Interpretability and explainability are important for building trust in machine learning models and ensuring that they are used responsibly. By making models more interpretable and explainable, users can understand how models make decisions and make better use of them. This can help to reduce the risk of bias and discrimination, and ensure that machine learning is used for good.

10.9 Biran, Omri

📖 Proposed MINLP (Mixed Integer Non-Linear Programming), a technique for optimizing non-linear objective functions with integer constraints, enabling the incorporation of logical constraints into models.

“MINLP (Mixed Integer Non-Linear Programming) allows for the optimization of non-linear objective functions with integer constraints.”

— Biran, Omri., Optimization Methods and Software

MINLP is a powerful technique that enables the incorporation of logical constraints into models, making it a valuable tool for a wide range of applications.

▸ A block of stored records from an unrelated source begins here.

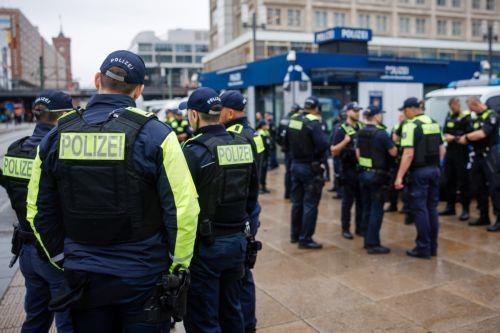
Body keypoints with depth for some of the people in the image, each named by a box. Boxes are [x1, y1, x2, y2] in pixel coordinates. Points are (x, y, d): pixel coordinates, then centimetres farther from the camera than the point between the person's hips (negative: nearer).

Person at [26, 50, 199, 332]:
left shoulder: (56, 136, -1)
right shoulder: (155, 133, -13)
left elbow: (39, 212, 6)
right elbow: (184, 209, -15)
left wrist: (63, 261, 17)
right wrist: (178, 268, -2)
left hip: (83, 277, 4)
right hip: (143, 277, -3)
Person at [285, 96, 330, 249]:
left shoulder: (293, 121, 5)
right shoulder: (313, 123, -17)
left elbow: (287, 141, 16)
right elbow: (324, 145, -28)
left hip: (295, 165, 7)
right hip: (310, 168, -7)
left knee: (297, 202, 17)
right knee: (310, 204, 0)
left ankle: (295, 234, 27)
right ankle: (305, 239, 4)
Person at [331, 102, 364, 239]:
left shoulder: (362, 127, 8)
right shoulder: (341, 130, -6)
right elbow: (334, 151, -11)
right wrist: (345, 141, -24)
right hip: (348, 169, -5)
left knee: (361, 200, 10)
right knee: (348, 201, 4)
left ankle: (360, 227, 21)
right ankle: (345, 229, 14)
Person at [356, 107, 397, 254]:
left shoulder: (360, 133, 7)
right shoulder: (381, 133, -15)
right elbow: (393, 153, -10)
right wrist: (393, 142, 8)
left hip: (364, 173, 7)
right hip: (377, 175, -7)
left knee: (367, 208, 13)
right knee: (376, 210, -2)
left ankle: (368, 240, 20)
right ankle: (373, 244, 0)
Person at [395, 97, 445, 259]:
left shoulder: (411, 125, -13)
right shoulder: (434, 123, 11)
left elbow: (408, 154, -20)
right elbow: (442, 149, 14)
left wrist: (399, 177, -19)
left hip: (419, 171, -7)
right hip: (434, 170, 7)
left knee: (419, 209, 0)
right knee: (432, 208, 13)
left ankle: (423, 248, 5)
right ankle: (433, 246, 20)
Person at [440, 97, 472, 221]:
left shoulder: (466, 117, -8)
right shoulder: (449, 116, 14)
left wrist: (454, 138, -13)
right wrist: (447, 136, -5)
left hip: (461, 153, -7)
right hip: (450, 151, 7)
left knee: (463, 182, -5)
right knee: (449, 181, 12)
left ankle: (465, 210, 0)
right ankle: (450, 207, 22)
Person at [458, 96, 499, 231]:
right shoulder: (477, 118, 16)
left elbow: (482, 134, -23)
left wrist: (466, 136, -9)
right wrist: (462, 139, 3)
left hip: (489, 156, -9)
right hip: (478, 156, 9)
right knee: (478, 188, 12)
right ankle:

“MINLP can be used to solve complex problems that cannot be solved using linear programming techniques.”

— Biran, Omri., Optimization Methods and Software

MINLP’s ability to handle non-linear objective functions and integer constraints makes it suitable for tackling a broader class of problems.

“MINLP can be used to improve the accuracy and interpretability of machine learning models.”

— Biran, Omri., Optimization Methods and Software

By incorporating logical constraints into models, MINLP can help to ensure that the models are more accurate and interpretable, leading to better decision-making.

10.10 Gilpin, Liam

📖 Developed AIX360, a toolkit for assessing the fairness and explainability of machine learning models, providing insights into potential biases and discrimination.

“Model interpretability is not always easy to achieve.”

— Liam Gilpin, AIX360: A Toolkit for Assessing the Fairness and Explainability of Machine Learning Models

The process of making a machine learning model interpretable can be complex and time-consuming. The challenges can increase even more as the model becomes more complex.

“Provide evidence and/or examples to support the model’s predictions and decisions.”

— Liam Gilpin, AIX360: A Toolkit for Assessing the Fairness and Explainability of Machine Learning Models

By providing evidence and/or examples, people can understand the model’s reasoning and make informed decisions about whether or not to trust the model.

“Consider the audience when explaining the model.”

— Liam Gilpin, AIX360: A Toolkit for Assessing the Fairness and Explainability of Machine Learning Models

The level of detail and technicality of the explanation should be appropriate for the audience’s level of understanding.